Wel volgt uit het verweer van [gedaagde] dat zij andere verwachtingen van de door [eiser] te verrichten werkzaamheden had. Zij had onder andere verwacht dat [eiser] meer taken op zich zou nemen en dat zij zelf minder zou hoeven te doen. De kantonrechter is van oordeel dat de verwachtingen van [gedaagde] niet gerechtvaardigd zijn. In de eerste plaats omdat [gedaagde] niet concreet heeft gemaakt welke werkzaamheden [eiser] volgens haar nog meer had moeten verrichten en waar dat uit zou moeten blijken. Daarnaast staat expliciet in de opdrachtbevestiging dat [gedaagde] zelf de social media posts zou moeten verzorgen. Bovendien is het de kantonrechter niet gebleken dat partijen een bepaald resultaat of een bepaalde garantie zijn overeengekomen, bijvoorbeeld een minimum bezoekersaantal. Er is dan ook sprake van een inspanningsverbintenis. Naar het oordeel van de kantonrechter heeft [eiser] voldoende onderbouwd gesteld dat hij heeft voldaan aan de inspanning die onder de gegeven omstandigheden op grond van de overeenkomst van hem werd verlangd. Vast staat dat [eiser] alle in de opdrachtbevestiging opgesomde werkzaamheden heeft verricht en veel uren in het project heeft gestoken. Het antwoord op de vraag of die inspanningen achteraf gezien ook effectief zijn geweest, zoals [gedaagde] zich afvraagt, is iets anders dan de vraag wat partijen hebben afgesproken, en is in zoverre dan ook niet van belang.
****
◆ Schriftelijke opdracht 1
Geef bij elke bewering hieronder aan of die overeenkomt met de paginatekst: antwoord met ja of nee en citeer letterlijk de woorden uit de paginatekst die de doorslag geven.
(a) Volgens de opdrachtbevestiging moest [gedaagde] zelf de social media posts verzorgen.
(b) Partijen zijn een minimum bezoekersaantal overeengekomen.
(c) De kantonrechter oordeelt dat er sprake is van een resultaatsverbintenis.

◆ Recordfragmenten
****
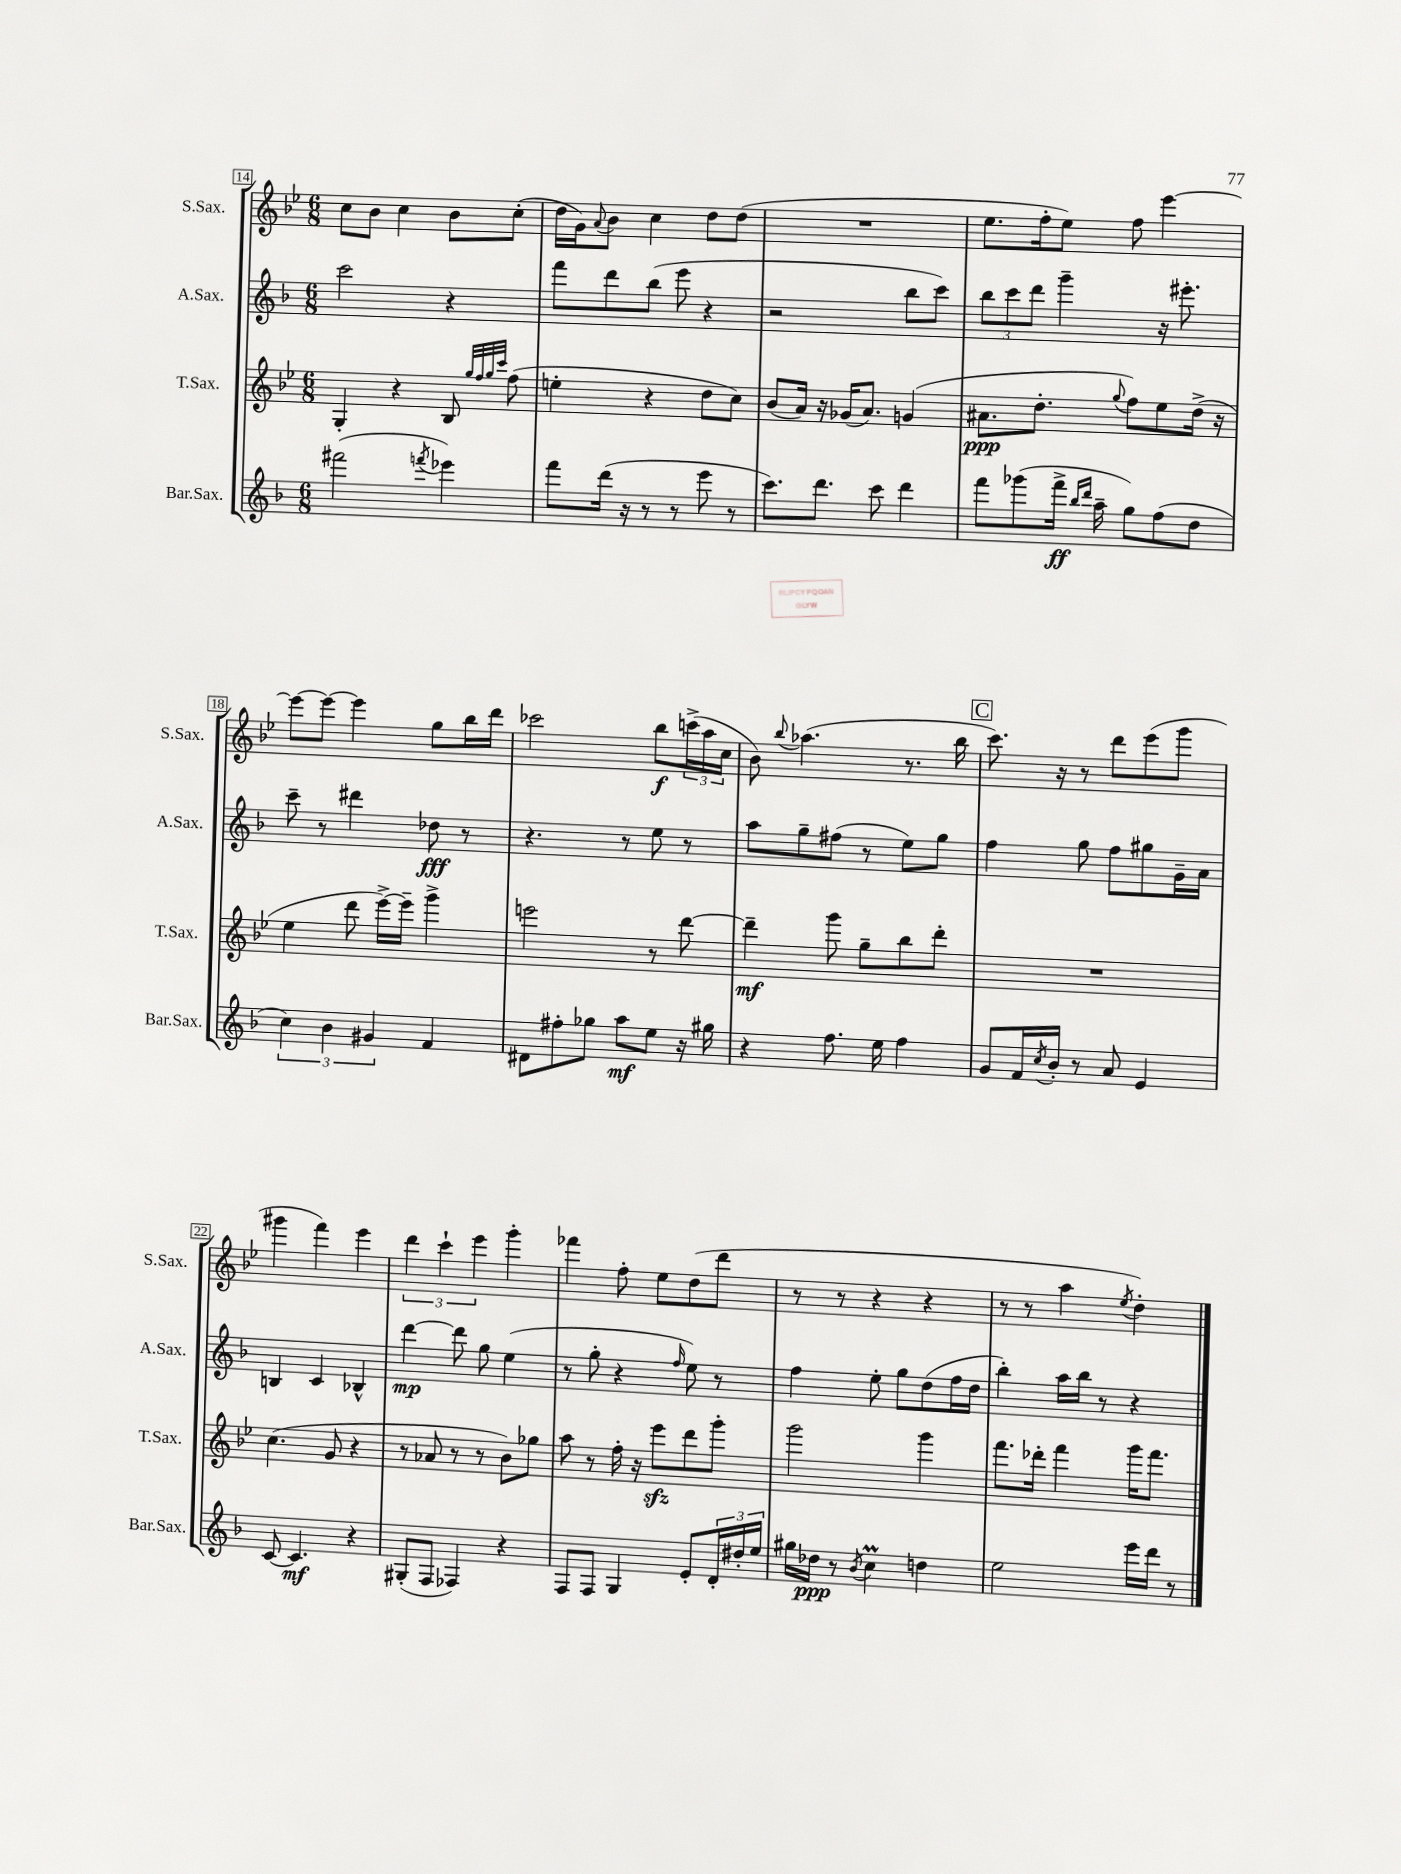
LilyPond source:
****
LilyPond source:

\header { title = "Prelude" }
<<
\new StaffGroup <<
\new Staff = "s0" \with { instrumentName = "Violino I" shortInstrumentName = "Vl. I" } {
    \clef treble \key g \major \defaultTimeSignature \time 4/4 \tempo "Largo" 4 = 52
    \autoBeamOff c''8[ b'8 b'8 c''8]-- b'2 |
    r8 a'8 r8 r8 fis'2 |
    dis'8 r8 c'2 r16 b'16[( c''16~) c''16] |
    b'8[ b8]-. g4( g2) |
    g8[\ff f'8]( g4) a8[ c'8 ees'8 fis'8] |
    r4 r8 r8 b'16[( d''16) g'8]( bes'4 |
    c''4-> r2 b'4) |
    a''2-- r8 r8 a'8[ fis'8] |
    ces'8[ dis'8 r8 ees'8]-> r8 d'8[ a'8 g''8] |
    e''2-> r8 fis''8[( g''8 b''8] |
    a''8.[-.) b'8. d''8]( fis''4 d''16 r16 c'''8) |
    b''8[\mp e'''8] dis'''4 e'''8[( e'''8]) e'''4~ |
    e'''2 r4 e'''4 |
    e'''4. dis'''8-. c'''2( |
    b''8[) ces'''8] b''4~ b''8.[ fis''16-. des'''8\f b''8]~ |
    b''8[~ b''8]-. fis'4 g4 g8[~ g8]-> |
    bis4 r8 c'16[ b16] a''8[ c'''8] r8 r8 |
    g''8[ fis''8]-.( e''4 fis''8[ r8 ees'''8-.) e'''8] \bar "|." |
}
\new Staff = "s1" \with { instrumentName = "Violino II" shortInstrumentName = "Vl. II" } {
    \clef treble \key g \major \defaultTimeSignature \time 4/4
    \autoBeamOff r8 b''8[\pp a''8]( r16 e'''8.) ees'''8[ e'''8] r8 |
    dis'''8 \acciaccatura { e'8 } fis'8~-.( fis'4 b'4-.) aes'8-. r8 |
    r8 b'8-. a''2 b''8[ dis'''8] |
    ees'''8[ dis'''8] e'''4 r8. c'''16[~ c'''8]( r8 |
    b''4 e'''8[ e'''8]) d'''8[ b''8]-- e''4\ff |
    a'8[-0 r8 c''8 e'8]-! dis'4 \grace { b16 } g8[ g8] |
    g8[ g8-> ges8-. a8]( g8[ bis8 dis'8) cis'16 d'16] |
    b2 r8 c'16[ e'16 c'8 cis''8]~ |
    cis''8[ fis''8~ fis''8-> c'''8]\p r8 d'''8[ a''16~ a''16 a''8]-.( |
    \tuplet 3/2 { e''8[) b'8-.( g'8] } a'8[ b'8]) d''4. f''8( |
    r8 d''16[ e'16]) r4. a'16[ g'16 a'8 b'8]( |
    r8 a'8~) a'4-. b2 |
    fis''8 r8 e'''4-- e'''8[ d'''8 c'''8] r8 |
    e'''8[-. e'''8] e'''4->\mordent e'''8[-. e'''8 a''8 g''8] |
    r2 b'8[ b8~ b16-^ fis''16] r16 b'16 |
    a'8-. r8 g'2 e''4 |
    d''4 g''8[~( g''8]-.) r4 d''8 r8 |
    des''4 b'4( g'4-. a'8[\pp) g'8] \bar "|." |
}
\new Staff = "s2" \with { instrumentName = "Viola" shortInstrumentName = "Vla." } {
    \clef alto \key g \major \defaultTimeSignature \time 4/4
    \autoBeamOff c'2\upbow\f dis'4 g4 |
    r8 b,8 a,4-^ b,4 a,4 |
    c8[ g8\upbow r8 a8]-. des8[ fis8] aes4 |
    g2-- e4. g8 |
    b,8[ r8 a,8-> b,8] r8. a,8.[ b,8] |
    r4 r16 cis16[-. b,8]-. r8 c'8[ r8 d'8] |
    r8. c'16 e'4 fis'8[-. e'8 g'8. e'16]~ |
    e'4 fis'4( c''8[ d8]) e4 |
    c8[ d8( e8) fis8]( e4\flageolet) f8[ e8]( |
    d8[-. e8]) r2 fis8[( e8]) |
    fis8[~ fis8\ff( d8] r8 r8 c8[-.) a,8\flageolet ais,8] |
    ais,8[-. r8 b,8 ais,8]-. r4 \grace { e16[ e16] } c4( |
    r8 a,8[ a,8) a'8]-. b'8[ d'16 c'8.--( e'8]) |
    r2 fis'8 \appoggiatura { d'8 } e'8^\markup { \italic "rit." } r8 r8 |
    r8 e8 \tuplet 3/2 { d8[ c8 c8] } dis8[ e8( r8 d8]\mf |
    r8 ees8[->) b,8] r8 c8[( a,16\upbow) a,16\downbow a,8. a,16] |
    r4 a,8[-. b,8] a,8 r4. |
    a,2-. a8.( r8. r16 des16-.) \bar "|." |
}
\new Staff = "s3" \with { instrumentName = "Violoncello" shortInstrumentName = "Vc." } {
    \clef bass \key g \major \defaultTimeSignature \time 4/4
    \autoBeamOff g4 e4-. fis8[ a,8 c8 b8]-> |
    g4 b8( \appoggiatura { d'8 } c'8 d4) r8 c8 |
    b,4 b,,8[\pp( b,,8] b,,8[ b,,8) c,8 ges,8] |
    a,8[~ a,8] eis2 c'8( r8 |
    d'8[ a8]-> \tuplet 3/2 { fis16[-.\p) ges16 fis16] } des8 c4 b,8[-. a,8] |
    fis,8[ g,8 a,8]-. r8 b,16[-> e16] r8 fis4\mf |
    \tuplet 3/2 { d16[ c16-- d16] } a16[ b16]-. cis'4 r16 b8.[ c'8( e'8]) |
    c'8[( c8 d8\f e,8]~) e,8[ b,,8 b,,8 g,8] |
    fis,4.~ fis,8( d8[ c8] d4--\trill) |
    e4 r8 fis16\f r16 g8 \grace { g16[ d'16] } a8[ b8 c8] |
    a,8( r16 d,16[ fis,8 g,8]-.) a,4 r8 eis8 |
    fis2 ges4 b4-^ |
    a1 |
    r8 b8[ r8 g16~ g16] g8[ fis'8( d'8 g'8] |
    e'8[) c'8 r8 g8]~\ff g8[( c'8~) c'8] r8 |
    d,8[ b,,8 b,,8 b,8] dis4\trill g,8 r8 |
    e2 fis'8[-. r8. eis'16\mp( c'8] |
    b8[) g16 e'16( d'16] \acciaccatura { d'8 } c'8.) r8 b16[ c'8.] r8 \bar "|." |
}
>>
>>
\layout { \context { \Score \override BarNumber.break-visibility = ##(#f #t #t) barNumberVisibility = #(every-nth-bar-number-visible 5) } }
****
◆ Schriftelijke opdracht 2
Meld elke regel uit de records waarin de string "trill" voorkomt. Let daarbij op hoofdletters en kleine letters.

◆ Uitwerking opgave 1
(a) Ja: "Daarnaast staat expliciet in de opdrachtbevestiging dat [gedaagde] zelf de social media posts zou moeten verzorgen."
(b) Nee: "Bovendien is het de kantonrechter niet gebleken dat partijen een bepaald resultaat of een bepaalde garantie zijn overeengekomen, bijvoorbeeld een minimum bezoekersaantal."
(c) Nee: "Er is dan ook sprake van een inspanningsverbintenis."

◆ Uitwerking opgave 2
    fis,4.~ fis,8( d8[ c8] d4--\trill) |
    d,8[ b,,8 b,,8 b,8] dis4\trill g,8 r8 |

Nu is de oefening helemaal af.